[Extracted data entries]
—————

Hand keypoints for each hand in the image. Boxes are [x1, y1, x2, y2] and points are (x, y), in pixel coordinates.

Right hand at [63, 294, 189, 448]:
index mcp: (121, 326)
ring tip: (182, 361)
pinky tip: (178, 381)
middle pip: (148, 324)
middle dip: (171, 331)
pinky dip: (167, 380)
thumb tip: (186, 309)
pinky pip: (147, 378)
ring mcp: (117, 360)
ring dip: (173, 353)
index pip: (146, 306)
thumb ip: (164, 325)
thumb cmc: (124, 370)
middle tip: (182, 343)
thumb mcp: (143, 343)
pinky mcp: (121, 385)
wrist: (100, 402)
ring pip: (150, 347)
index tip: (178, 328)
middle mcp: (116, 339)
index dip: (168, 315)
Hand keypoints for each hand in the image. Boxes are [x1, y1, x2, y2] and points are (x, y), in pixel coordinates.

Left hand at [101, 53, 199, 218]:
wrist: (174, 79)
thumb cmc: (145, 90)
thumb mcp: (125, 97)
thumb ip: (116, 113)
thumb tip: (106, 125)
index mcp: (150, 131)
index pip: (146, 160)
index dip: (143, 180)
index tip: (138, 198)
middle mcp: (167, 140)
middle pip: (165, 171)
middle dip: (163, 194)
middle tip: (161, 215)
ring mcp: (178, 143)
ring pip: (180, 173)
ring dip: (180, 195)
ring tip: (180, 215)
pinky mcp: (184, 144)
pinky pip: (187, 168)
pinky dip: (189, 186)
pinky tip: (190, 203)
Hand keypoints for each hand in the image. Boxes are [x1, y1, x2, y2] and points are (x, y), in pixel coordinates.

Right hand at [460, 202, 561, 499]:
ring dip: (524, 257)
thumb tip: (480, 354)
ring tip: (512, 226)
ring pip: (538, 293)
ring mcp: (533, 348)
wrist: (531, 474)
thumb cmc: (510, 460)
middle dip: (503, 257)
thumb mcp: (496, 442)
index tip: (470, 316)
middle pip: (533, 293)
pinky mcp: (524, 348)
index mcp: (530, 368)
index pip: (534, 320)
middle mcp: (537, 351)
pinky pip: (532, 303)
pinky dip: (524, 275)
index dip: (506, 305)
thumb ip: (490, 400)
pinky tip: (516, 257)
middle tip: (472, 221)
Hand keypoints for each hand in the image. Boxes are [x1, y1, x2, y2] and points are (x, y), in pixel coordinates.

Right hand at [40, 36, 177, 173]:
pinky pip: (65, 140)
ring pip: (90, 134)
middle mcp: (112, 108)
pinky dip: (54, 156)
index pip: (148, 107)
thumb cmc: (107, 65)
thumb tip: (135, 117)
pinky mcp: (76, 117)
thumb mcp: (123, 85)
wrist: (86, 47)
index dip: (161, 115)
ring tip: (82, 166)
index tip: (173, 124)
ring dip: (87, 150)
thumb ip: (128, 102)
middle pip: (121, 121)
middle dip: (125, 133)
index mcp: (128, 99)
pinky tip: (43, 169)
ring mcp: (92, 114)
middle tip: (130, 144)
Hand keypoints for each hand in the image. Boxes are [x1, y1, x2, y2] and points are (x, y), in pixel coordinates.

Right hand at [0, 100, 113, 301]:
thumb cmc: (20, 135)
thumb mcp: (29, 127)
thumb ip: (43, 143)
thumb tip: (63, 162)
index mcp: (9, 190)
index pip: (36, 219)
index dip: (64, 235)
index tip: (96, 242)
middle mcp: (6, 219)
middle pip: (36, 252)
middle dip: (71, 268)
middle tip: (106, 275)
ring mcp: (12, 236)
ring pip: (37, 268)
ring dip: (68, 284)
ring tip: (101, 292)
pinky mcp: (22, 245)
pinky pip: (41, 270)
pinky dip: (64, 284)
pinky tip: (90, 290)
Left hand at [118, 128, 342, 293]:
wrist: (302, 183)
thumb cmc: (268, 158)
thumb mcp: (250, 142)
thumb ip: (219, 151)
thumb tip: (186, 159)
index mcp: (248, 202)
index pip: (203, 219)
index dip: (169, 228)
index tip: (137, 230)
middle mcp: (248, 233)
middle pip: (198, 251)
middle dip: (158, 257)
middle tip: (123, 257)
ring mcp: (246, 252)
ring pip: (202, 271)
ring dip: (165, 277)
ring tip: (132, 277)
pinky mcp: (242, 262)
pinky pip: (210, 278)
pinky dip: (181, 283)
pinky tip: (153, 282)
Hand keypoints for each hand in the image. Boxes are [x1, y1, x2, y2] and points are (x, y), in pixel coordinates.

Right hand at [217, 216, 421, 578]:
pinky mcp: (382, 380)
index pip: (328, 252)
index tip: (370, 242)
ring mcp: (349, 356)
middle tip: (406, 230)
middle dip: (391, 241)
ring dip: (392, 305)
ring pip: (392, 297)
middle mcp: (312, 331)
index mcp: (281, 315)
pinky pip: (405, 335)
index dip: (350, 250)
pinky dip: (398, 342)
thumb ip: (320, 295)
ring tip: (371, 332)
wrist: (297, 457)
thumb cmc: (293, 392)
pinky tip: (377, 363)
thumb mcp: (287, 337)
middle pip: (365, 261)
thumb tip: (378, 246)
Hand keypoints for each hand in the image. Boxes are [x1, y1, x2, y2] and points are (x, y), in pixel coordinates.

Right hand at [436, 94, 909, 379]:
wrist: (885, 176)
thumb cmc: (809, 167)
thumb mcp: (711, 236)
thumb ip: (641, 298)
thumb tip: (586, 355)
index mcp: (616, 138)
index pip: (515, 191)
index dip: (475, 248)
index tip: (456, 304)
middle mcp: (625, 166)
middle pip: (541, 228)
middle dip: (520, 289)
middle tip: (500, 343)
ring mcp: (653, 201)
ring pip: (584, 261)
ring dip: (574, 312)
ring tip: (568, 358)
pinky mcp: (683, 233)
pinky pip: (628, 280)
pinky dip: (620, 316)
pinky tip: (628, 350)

—————

Transcribe the entries above so that nothing in them differs from the original.

* **ANSWER BOX**
Hand keypoints for each hand in the image. Boxes are [x1, y1, x2, y2] and points are (x, y), in pixel coordinates.

Right hand at [63, 294, 189, 448]:
index mcp: (121, 326)
ring tip: (182, 361)
pinky tip: (178, 381)
middle pip: (148, 324)
middle dip: (171, 331)
pinky dip: (167, 380)
thumb tip: (186, 309)
pinky pip: (147, 378)
ring mcp: (117, 360)
ring dip: (173, 353)
index pip: (146, 306)
thumb ip: (164, 325)
thumb cmc: (124, 370)
middle tip: (182, 343)
thumb mcp: (143, 343)
pinky mcp: (121, 385)
wrist: (100, 402)
ring pip: (150, 347)
index tip: (178, 328)
middle mcp: (116, 339)
index dip: (168, 315)
Hand keypoints for each hand in the image. Boxes are [x1, y1, x2, y2] and points are (x, y), in pixel coordinates.

Left hand at [101, 53, 199, 218]:
wrist: (174, 79)
thumb cmc: (145, 90)
thumb mcp: (125, 97)
thumb ip: (116, 113)
thumb tip: (106, 125)
index mcp: (150, 131)
index pip: (146, 160)
index dip: (143, 180)
index tip: (138, 198)
middle mcp: (167, 140)
middle pip: (165, 171)
middle dip: (163, 194)
middle tip: (161, 215)
ring mcp: (178, 143)
ring pip: (180, 173)
ring dip: (180, 195)
ring tip: (180, 215)
pinky mcp: (184, 144)
pinky pip: (187, 168)
pinky dip: (189, 186)
pinky tip: (190, 203)
Hand keypoints for each hand in the image. Boxes are [x1, y1, x2, y2] and points are (x, y), in pixel coordinates.

Right hand at [460, 202, 561, 499]:
ring dip: (524, 257)
thumb tip: (480, 354)
ring tip: (512, 226)
ring pip: (538, 293)
ring mcp: (533, 348)
wrist: (531, 474)
thumb cmc: (510, 460)
middle dip: (503, 257)
thumb mcp: (496, 442)
index tip: (470, 316)
middle pip: (533, 293)
pinky mcp: (524, 348)
index mcp: (530, 368)
index pip: (534, 320)
middle mcp: (537, 351)
pinky pip: (532, 303)
pinky dip: (524, 275)
index dip: (506, 305)
thumb ip: (490, 400)
pinky tip: (516, 257)
middle tip: (472, 221)
Hand keypoints for each hand in the image. Boxes are [x1, y1, x2, y2] and points are (x, y), in pixel coordinates.

Right hand at [40, 36, 177, 173]:
pinky pip: (65, 140)
ring pip: (90, 134)
middle mcp: (112, 108)
pinky dip: (54, 156)
index pip: (148, 107)
thumb cmc: (107, 65)
thumb tip: (135, 117)
pinky mcp: (76, 117)
thumb mcp: (123, 85)
wrist: (86, 47)
index dip: (161, 115)
ring tip: (82, 166)
index tip: (173, 124)
ring dip: (87, 150)
thumb ip: (128, 102)
middle pip: (121, 121)
middle dip: (125, 133)
index mcp: (128, 99)
pinky tip: (43, 169)
ring mcp: (92, 114)
middle tip: (130, 144)
Hand keypoints for each hand in the image. Boxes are [x1, y1, x2, y2] and points are (x, y), in pixel coordinates.

Right hand at [0, 100, 113, 301]:
thumb cmc: (20, 135)
thumb mcp: (29, 127)
thumb ip: (43, 143)
thumb tip: (63, 162)
index mcp: (9, 190)
index pip: (36, 219)
index dip: (64, 235)
index tip: (96, 242)
middle mcp: (6, 219)
middle pip: (36, 252)
middle dip: (71, 268)
middle tip: (106, 275)
ring mcp: (12, 236)
ring pip: (37, 268)
ring dip: (68, 284)
ring tip: (101, 292)
pinky mcp: (22, 245)
pinky pip: (41, 270)
pinky dip: (64, 284)
pinky tip: (90, 290)
Left hand at [118, 128, 342, 293]:
wrist: (302, 183)
thumb cmc: (268, 158)
thumb mcp: (250, 142)
thumb ip: (219, 151)
thumb tip: (186, 159)
index mcp: (248, 202)
index pip: (203, 219)
index dip: (169, 228)
index tip: (137, 230)
middle mcp: (248, 233)
middle pip: (198, 251)
middle dip: (158, 257)
middle tip: (123, 257)
ring mcp: (246, 252)
ring pip: (202, 271)
ring dip: (165, 277)
ring tip: (132, 277)
pinky mcp: (242, 262)
pinky pip: (210, 278)
pinky dip: (181, 283)
pinky tip: (153, 282)
Hand keypoints for each hand in the image. Boxes are [x1, y1, x2, y2] and points are (x, y), in pixel coordinates.

Right hand at [217, 216, 421, 578]:
pinky mcp: (382, 380)
index pip: (328, 252)
index tip: (370, 242)
ring mcp: (349, 356)
middle tip: (406, 230)
middle dip: (391, 241)
ring dip: (392, 305)
ring pip: (392, 297)
middle mcp: (312, 331)
index mcp: (281, 315)
pinky pip: (405, 335)
index dip: (350, 250)
pinky dip: (398, 342)
thumb ip: (320, 295)
ring tip: (371, 332)
wrist: (297, 457)
thumb cmc: (293, 392)
pinky tip: (377, 363)
thumb mcp: (287, 337)
middle pip: (365, 261)
thumb tip: (378, 246)
Hand keypoints for each hand in the image. Boxes are [x1, y1, x2, y2] and points are (x, y), in pixel coordinates.

Right hand at [436, 94, 909, 379]:
wrist: (885, 176)
thumb cmc: (809, 167)
thumb mcp: (711, 236)
thumb ip: (641, 298)
thumb tip: (586, 355)
index mcp: (616, 138)
index pip: (515, 191)
index dip: (475, 248)
index tip: (456, 304)
middle mcp: (625, 166)
middle pip: (541, 228)
middle dip: (520, 289)
middle tip: (500, 343)
ring mcp: (653, 201)
ring pip: (584, 261)
ring dip: (574, 312)
ring tip: (568, 358)
pinky mcp: (683, 233)
pinky pip: (628, 280)
pinky dip: (620, 316)
pinky tip: (628, 350)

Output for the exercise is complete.